Die Familie Sattler versuchte wie viele ihrer Kolleg*innen die wichtigsten Lagen durch Frostkerzen zu schützen. Um bis zu zwei Grad kann man damit die Temperatur in den Weingärten erhöhen. Ein enormer Aufwand, wie man sich vorstellen kann. Binnen kurzer Zeit müssen mitten in der Nacht hunderte Paraffinkerzen entzündet werden, damit der gewünschte Effekt entsteht. Ein derartiger Einsatz kostet bis zu 6.000 Euro pro Hektar, rechnet Vinaria vor. 

Galerie

Blick auf Spitz in der Wachau

Blick auf Spitz in der Wachau © Weingut FJ Gritsch

Tausende Frostkerzen in den Weingärten

Tausende Frostkerzen in den Weingärten © Weingut FJ Gritsch

mehr schaurig als schön

mehr schaurig als schön © Weingut FJ Gritsch

Paraffinkerze aus der Nähe

Paraffinkerze aus der Nähe © Weingut FJ Gritsch

Landesweite Schäden

Frostschäden im Weinbau werden vom nördlichen Weinviertel bis in die Südsteiermark gemeldet. Das Ausmaß des Schadens ist noch nicht absehbar und die Situation noch nicht ausgestanden. Bis jetzt wird aber verbreitet mit zehn bis 20 Prozent Schäden gerechnet. Der Austrieb erfolgte durch das frühsommerliche Wetter heuer rund drei Wochen früher als im Durchschnitt. Die jungen Reben sind sehr empfindlich und frieren bei einer Temperatur von ein bis zwei Grad minus ab.

Bis Samstag muss man noch zittern, dann sollte sich wieder wärmeres Wetter einstellen. Der Weinviertler Winzer Wolfgang Hagn berichtet von schwierigsten Bedingungen: “Wir konnten wegen Wind und Schnee keine Frostkerzen entzünden, der Wärmeeffekt wäre sofort verblasen gewesen.” Im Retzer Land hat er hektarweise geschädigte Weingärten gesehen.

Der Winzer” berichtet von großflächigen Schäden im Donauraum, besonders die Bezirke Krems und Tulln haben Schäden gemeldet. Da der Frost in Form von Kaltluftströmungen kam, waren auch Lagen betroffen, die normalerweise keine klassischen Frost-Lagen sind.
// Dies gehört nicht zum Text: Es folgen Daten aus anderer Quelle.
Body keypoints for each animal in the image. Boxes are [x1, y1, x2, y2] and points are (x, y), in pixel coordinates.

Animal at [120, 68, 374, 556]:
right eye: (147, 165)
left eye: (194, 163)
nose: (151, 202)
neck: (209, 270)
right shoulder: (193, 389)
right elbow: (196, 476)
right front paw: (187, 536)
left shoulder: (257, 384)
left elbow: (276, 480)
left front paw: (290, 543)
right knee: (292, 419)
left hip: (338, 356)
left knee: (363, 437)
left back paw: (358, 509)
Das Schadensausmaß kann auch hier noch nicht abgeschätzt werden, “von einzelnen abgefrorenen Blättern bis zu komplett geschädigten Weingärten (meist streifenförmig) ist je nach Gebiet alles dabei”, so die Kolleg*innen vom "Winzer".

Dramatik im Spitzer Graben

Eine derartige “klassische” Frostlage ist der Spitzer Graben in der Wachau. Winzer Franz-Josef Gritsch berichtet von jüngst gemessenen Temperaturen bis zu minus fünf Grad. Auch er kämpfte in seinen wichtigsten Lagen mit Kerzen erfolgreich gegen den Frost an: “Hier sind kaum Schäden entstanden”, berichtet er im Gespräch mit Gault&Millau. Und er appelliert an seine Kolleg*innen: “Jehr mehr mitmachen, desto effektiver ist die Frostbekämpfung mit Kerzen”.
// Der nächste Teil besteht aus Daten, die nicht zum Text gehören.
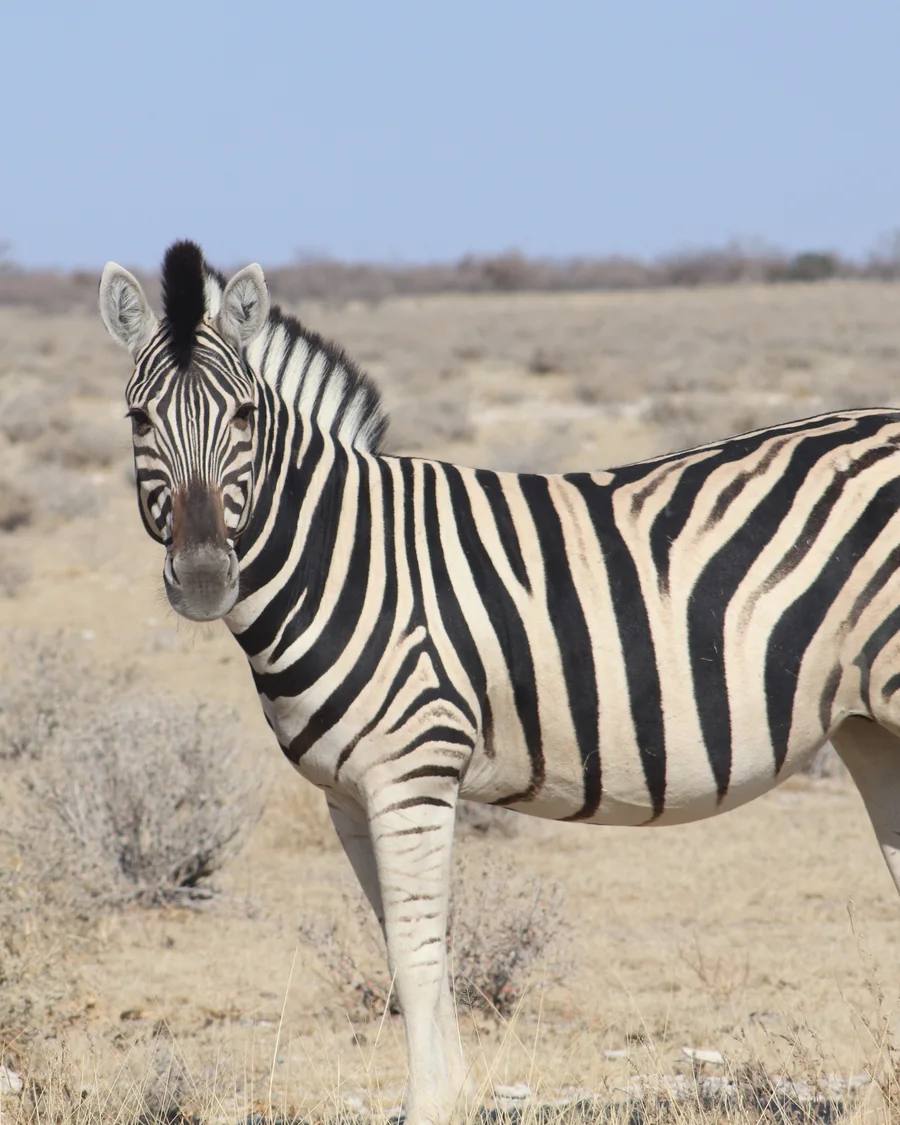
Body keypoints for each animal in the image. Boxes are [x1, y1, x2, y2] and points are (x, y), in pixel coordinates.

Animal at [101, 239, 900, 1124]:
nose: (207, 576)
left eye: (245, 417)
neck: (344, 554)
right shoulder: (348, 794)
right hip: (870, 726)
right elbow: (411, 944)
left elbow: (416, 953)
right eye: (139, 422)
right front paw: (453, 1094)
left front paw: (433, 1103)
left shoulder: (412, 770)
Franz Josef Gritsch hat bei seinen Erkundungen zahlreiche frostgeschädigte Anlagen gesehen. “Es ist noch nicht so wie 2016 (Anm.: das schlimmste Frostjahr in der jüngeren Weinbaugeschichte), aber es ist noch nicht ausgestanden.” Die Lage dürfte sich seiner Einschätzung zufolge bis Freitag früh noch einmal zuspitzen, erst dann kann vorläufig Entwarnung gegeben werden.
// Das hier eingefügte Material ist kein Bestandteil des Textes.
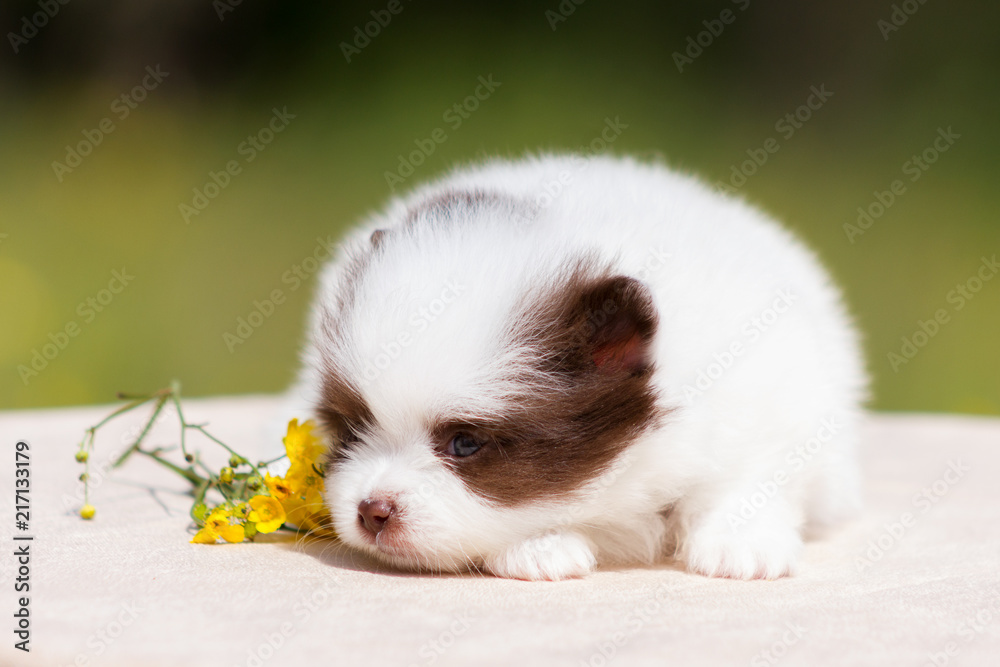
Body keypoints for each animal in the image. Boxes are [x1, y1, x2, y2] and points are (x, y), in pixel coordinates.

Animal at [292, 154, 868, 580]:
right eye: (353, 429)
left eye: (465, 444)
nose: (371, 512)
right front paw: (539, 547)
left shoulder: (771, 396)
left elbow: (747, 480)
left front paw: (741, 545)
Ganz Mitteleuropa betroffen

Das Problem mit den eisigen Nächten und viel zu frühem Austrieb ist weder auf den Weinbau, noch auf Österreich beschränkt. Aus fast allen mitteleuropäischen Ländern werden massive Frostschäden gemeldet, neben dem Weinbau vor allem im Obstbau. Wir halten jedenfalls für alle die Daumen und hoffen, dass es das war für heuer.